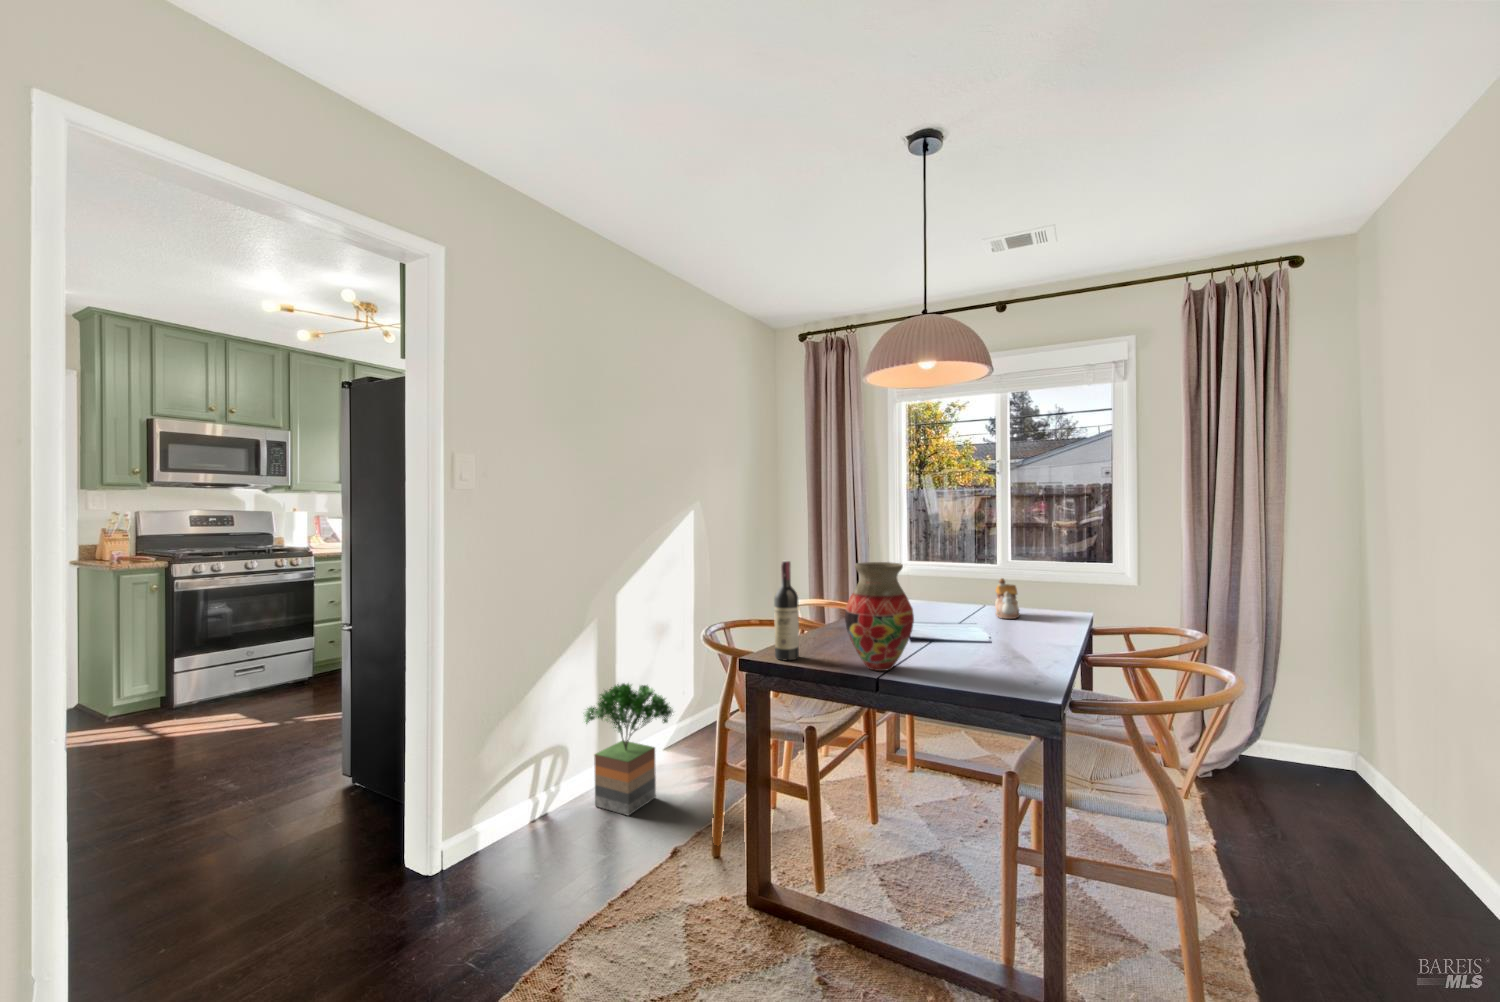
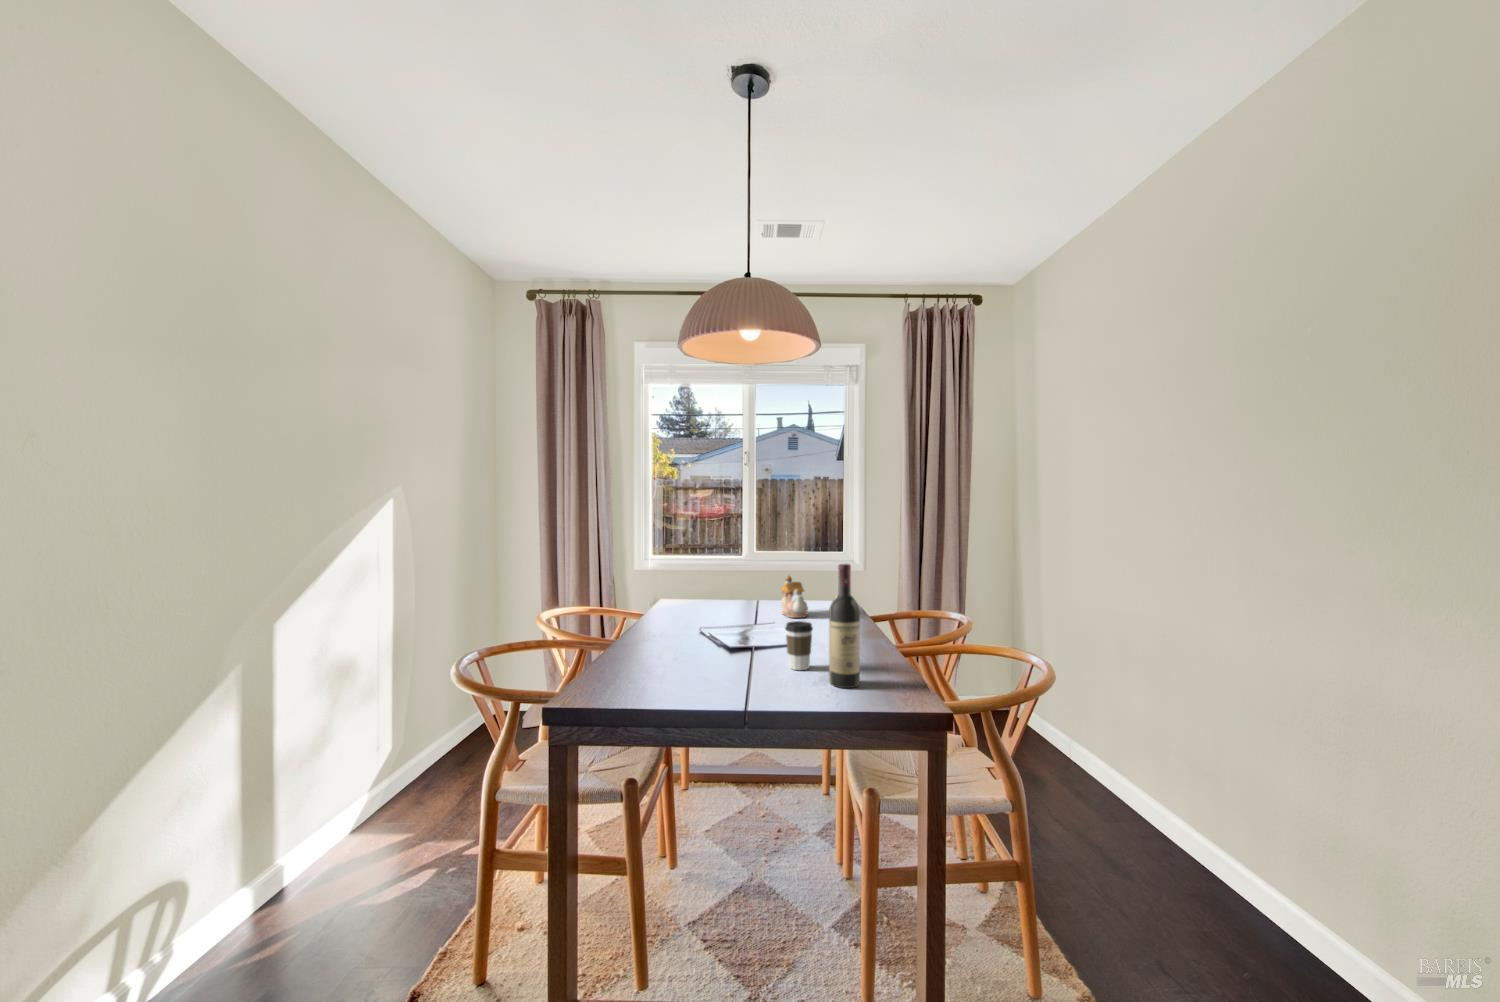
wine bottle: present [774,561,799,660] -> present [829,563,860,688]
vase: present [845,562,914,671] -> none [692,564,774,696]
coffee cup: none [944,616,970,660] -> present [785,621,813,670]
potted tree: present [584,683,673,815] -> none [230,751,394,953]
==============================
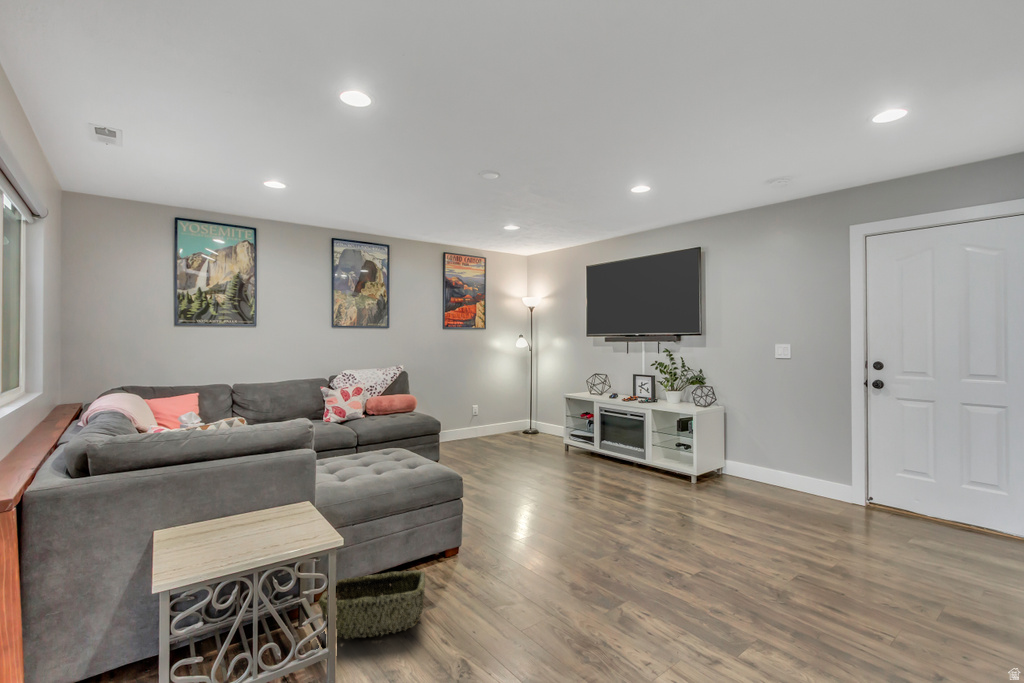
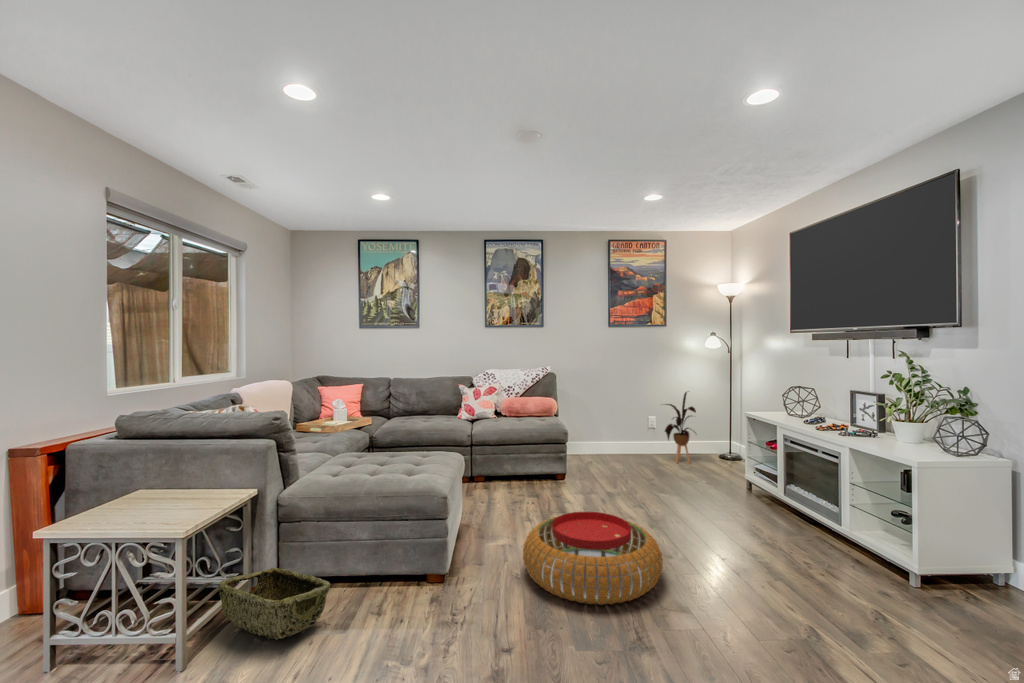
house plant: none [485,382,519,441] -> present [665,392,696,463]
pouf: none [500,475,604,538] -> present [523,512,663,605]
==============================
Looking at the records above, work out how many lines contain "none". Give the number only.

5